Officers in the county have pledged to continue targeting quad bike thieves – whose criminality is more damaging than ever at this time of year.

In the space of two days last week, three people were arrested in connection with stealing quads, in two separate incidents.

At 8.30pm on Thursday, March 26, witnesses called police with a report that a quad bike and a car had been driven at speed through Burnsall, heading towards Bolton Abbey, near Skipton. The bike, a red Honda, was followed by a silver Ford Fiesta. Vigilant local residents had used a WhatsApp group to share the suspicious circumstances with each other, and as a result contacted North Yorkshire Police with the information. A short time later, police officers on the A65 stopped a Ford Fiesta and asked the two occupants about their journey – considering the current Government instruction to avoid non-essential travel. Given the circumstances, the two people in the Fiesta, a 21-year-old man and a 22-year-old woman, were both arrested on suspicion of conspiracy to commit burglary. The man was also arrested on suspicion of drug driving, and possession of cannabis. They have been released under investigation while enquiries continue.

The following day, at about 3pm on Friday, March 27, a witness reported that he had seen a suspected stolen quad bike being ridden through Burnsall. The quad bike subsequently crashed into a hedge near Addingham.
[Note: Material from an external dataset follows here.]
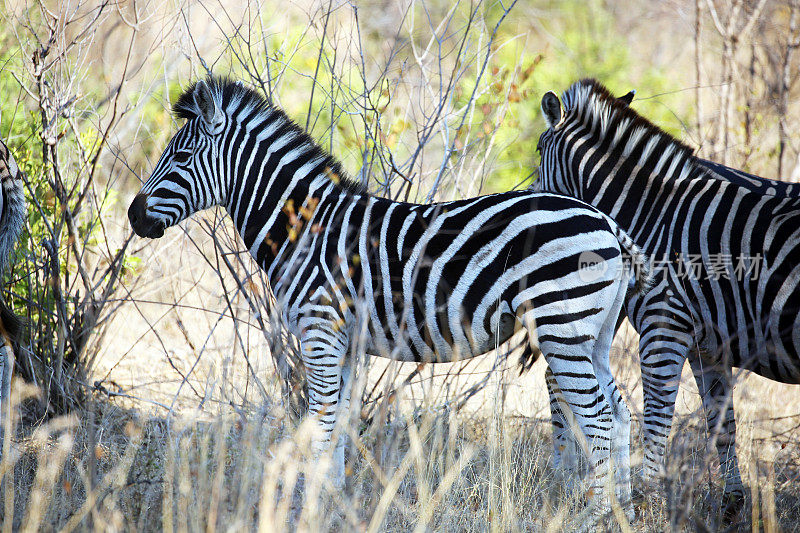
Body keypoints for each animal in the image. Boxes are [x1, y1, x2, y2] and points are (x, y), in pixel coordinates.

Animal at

A man was subsequently charged with theft of a motor vehicle, driving without a licence, and driving without insurance, and has already appeared in court.

Inspector Matt Hagen, of North Yorkshire Police’s Rural Taskforce, said: “With the vast majority of people doing their bit to help stop the spread of coronavirus, it’s almost beyond belief that thieves would continue to prey on rural areas, targeting quad bikes and other high-value equipment.

“Fortunately, here in North Yorkshire, police officers work really closely with our rural communities, and people are used to keeping an eye out for one another. That community spirit, and great relationship between the police and the public, has led to three arrests and two bikes recovered last week.

“With lambing season in full swing, many farmers rely on their quads for their work at this time of year. And with restrictions in place due to coronavirus, it’s more important than ever that farmers can keep working to put food on our tables. So we’ll continue to target thieves who come to North Yorkshire looking to steal quads, and I’d ask people to continue to contact us with information about suspicious activity.

“Local residents are the best people to recognise when something is unusual or out of place – and if that’s the case, we’d like to hear about it. Even when you are at home, your eyes and ears can help us bring rural criminals to justice. In an emergency – for example, if a crime is in progress, or someone suspected of a crime is nearby – call 999. If you don’t need an emergency response, please report anything suspicious to us using the 101 phone number. Every piece of information helps us build up a picture and could prove vital in bringing criminals to justice.”